Las manifestaciones, en principio pacíficas, cada vez generan más tensión y ya se cuentan por decenas las víctimas. Sin embargo, debido al desgaste producido por las protestas, el gobierno ha puesto en marcha un plan de reconciliación nacional que pretende responder a gran parte de las demandas de los camisas rojos. La inestabilidad política, hoy como ayer, es un gran problema en Tailandia; no obstante, el país sufre en silencio una crisis mucho más grave: la violencia de las provincias del Sur.
Una crisis olvidada
La crisis del sur tiene su origen en 1909, cuando el reino de Siam se anexionó las tres provincias de mayoría musulmana que conformaban el antiguo sultanato de Pattani. En los años 40 y 50 del pasado siglo aparecieron las primeras guerrillas que arremetían contra la «imposición» de la cultura budista en estos territorios. En 2004, el movimiento insurgente separatista resurgió en Tailandia. Desde entonces, disparos y bombas se suceden en las calles del sur, principalmente de las provincias de Pattani, Yala y Narathiwat. Este lance se ha cobrado ya la vida de miles de personas. La crisis política nacional no solo resta atención a los problemas del sur, sino que también amenaza su seguridad. Mientras Abhisit y Thaksin luchan por el control del poder central, la desconfianza y la violencia aumentan en el sur.
Ahbisit prometió en su momento la toma de medidas políticas en el sur.

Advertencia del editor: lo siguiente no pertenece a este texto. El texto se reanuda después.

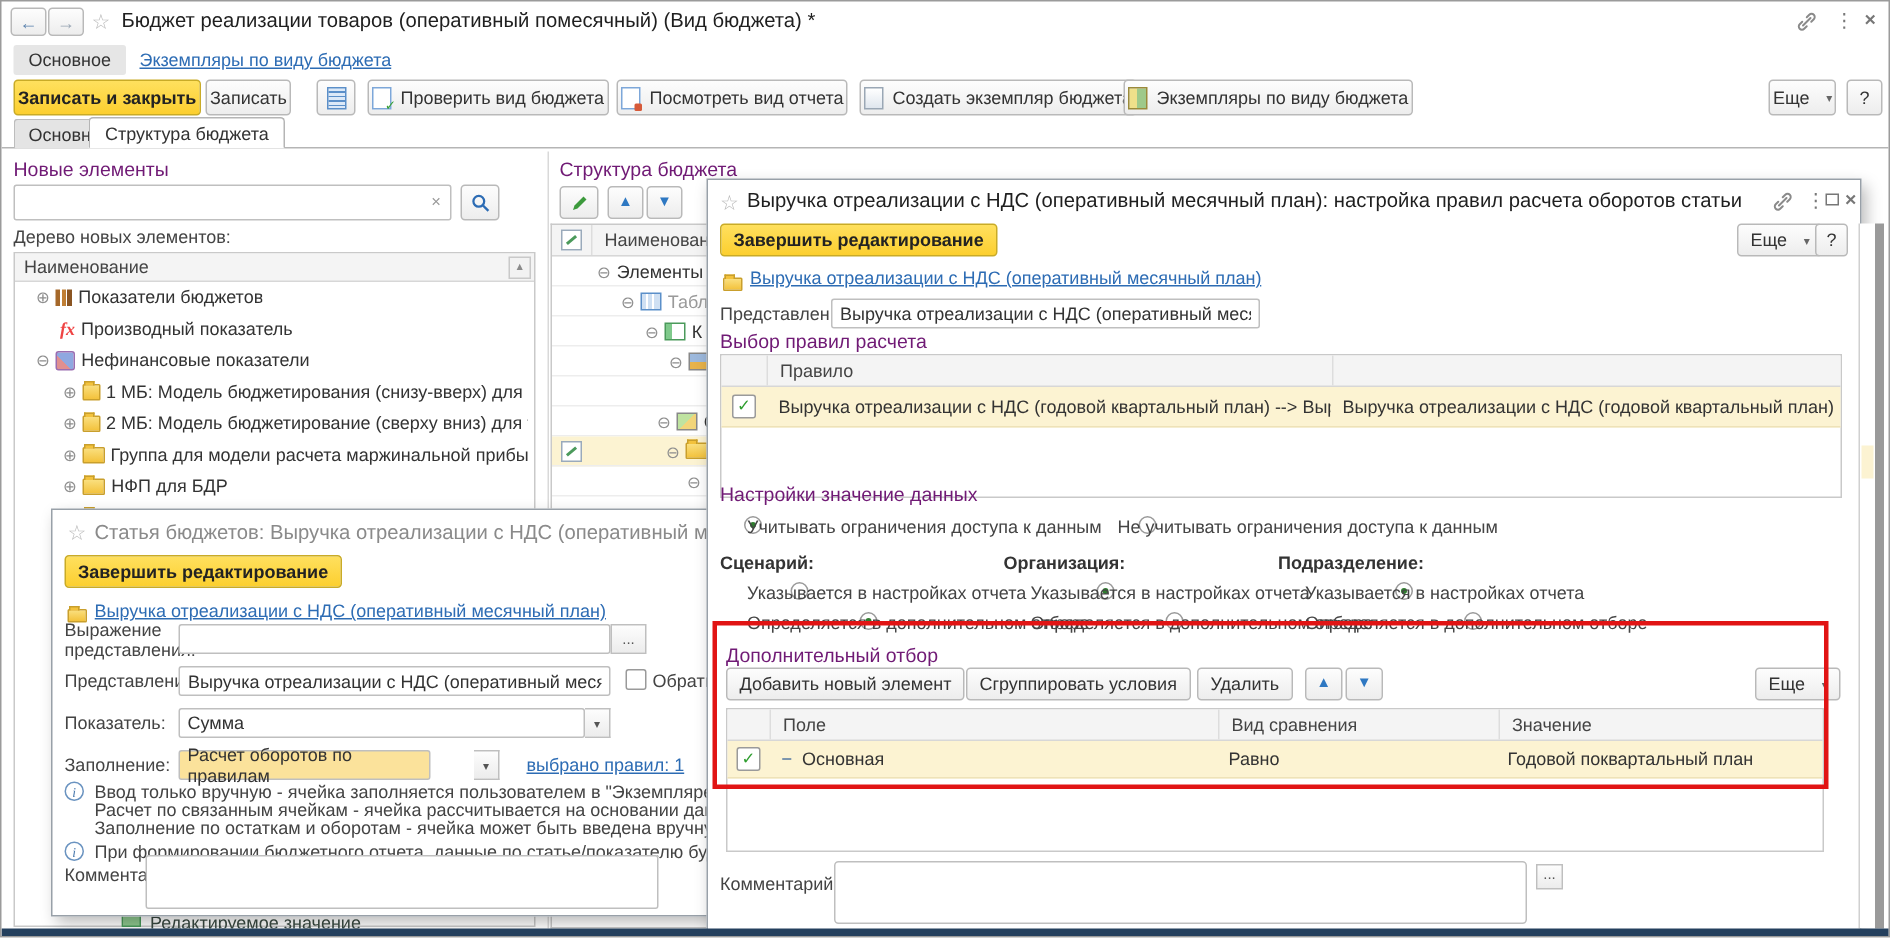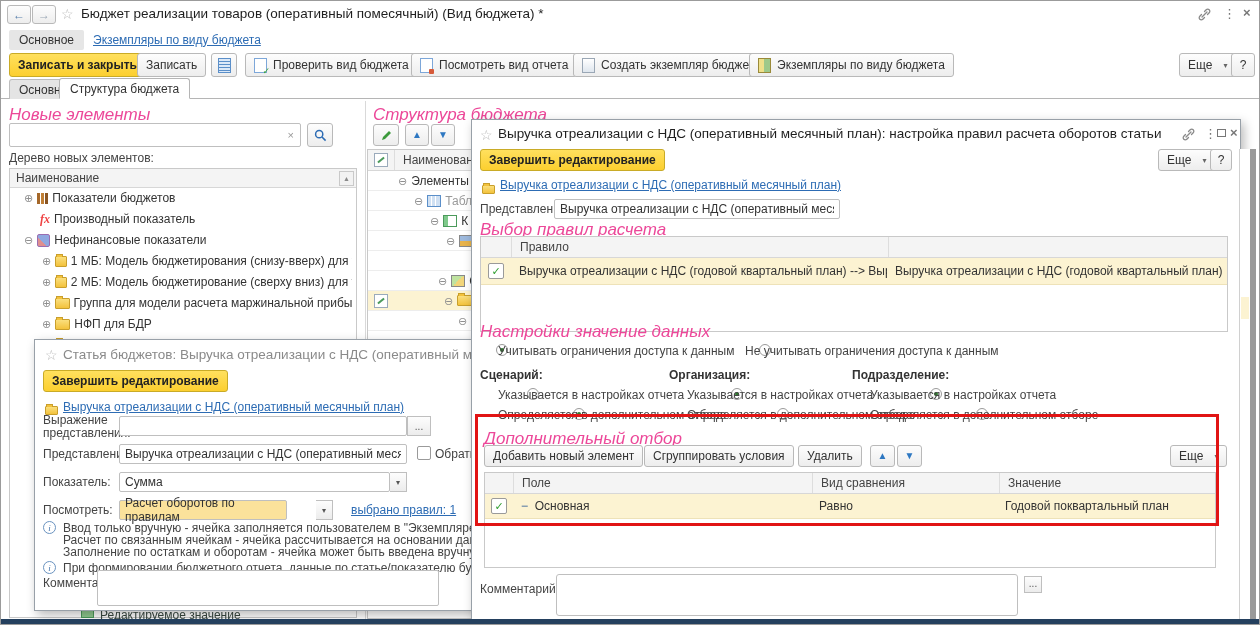"Записать и закрыть" .btn { padding: 0 8px -> 0 2px }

Sin embargo, la población sureña ha visto como esas palabras se las llevaba el viento. Los atentados son cada vez son más brutales y las técnicas de fabricación de bombas más avanzadas. Además, la insurgencia ha demostrado tener capacidad para resistir la represión militar. Por otro lado, la población local desconfía del papel de sus fuerzas armadas. Pese al endurecimiento de la legislación- en muchas ocasiones contraproducente y severo- las fuerzas de seguridad han sido acusadas en varias ocasiones de abusar de su poder. Aunque los militares tailandeses aseguran que investigan con seriedad cualquier caso de abusos, organizaciones como Amnistía Internacional y Human Rights Watch han denunciado en varios informes que la mayoría de las violaciones de derechos humanos cometidos por los propios militares han quedado impunes, incluidas torturas y desapariciones.
Según las fuentes que se consulten, las cifras de muertos oscilan entre las dos mil y las cuatro personas. Aunque no se sabe con certeza cuántas son, lo que sí se percibe es que los ataques han vuelto a crecer en los últimos años, después de una significativa reducción de la violencia en 2008. Según un Informe del International Crisis Group del pasado año, las alternativas políticas no han sido seriamente razonadas. Ante esta situación y sea cual sea su color, el gobierno tailandés debería acometer acciones pronto y buscar una solución.
Para un país como Tailandia- que llegó a ser identificado como uno de los tigres asiáticos-, el éxito económico es parte fundamental de su estabilidad política. La violenta dinámica actual afecta muy gravemente a uno de los pilares que sostienen al país: el turismo. Los tailandeses saben que ese es su principal talón de Aquiles. Por supuesto, a ninguno de ellos les interesa que los países occidentales tengan una mala imagen del país. Problemas como el terrorismo, la violencia o la simplemente la incertidumbre política no deben trascender para evitar el desplome de su economía. Pero Tailandia necesita un gobierno sólido que ponga solución a las asignaturas pendientes del país, aprovechando la crisis como una oportunidad de transformación. Ojalá así sea.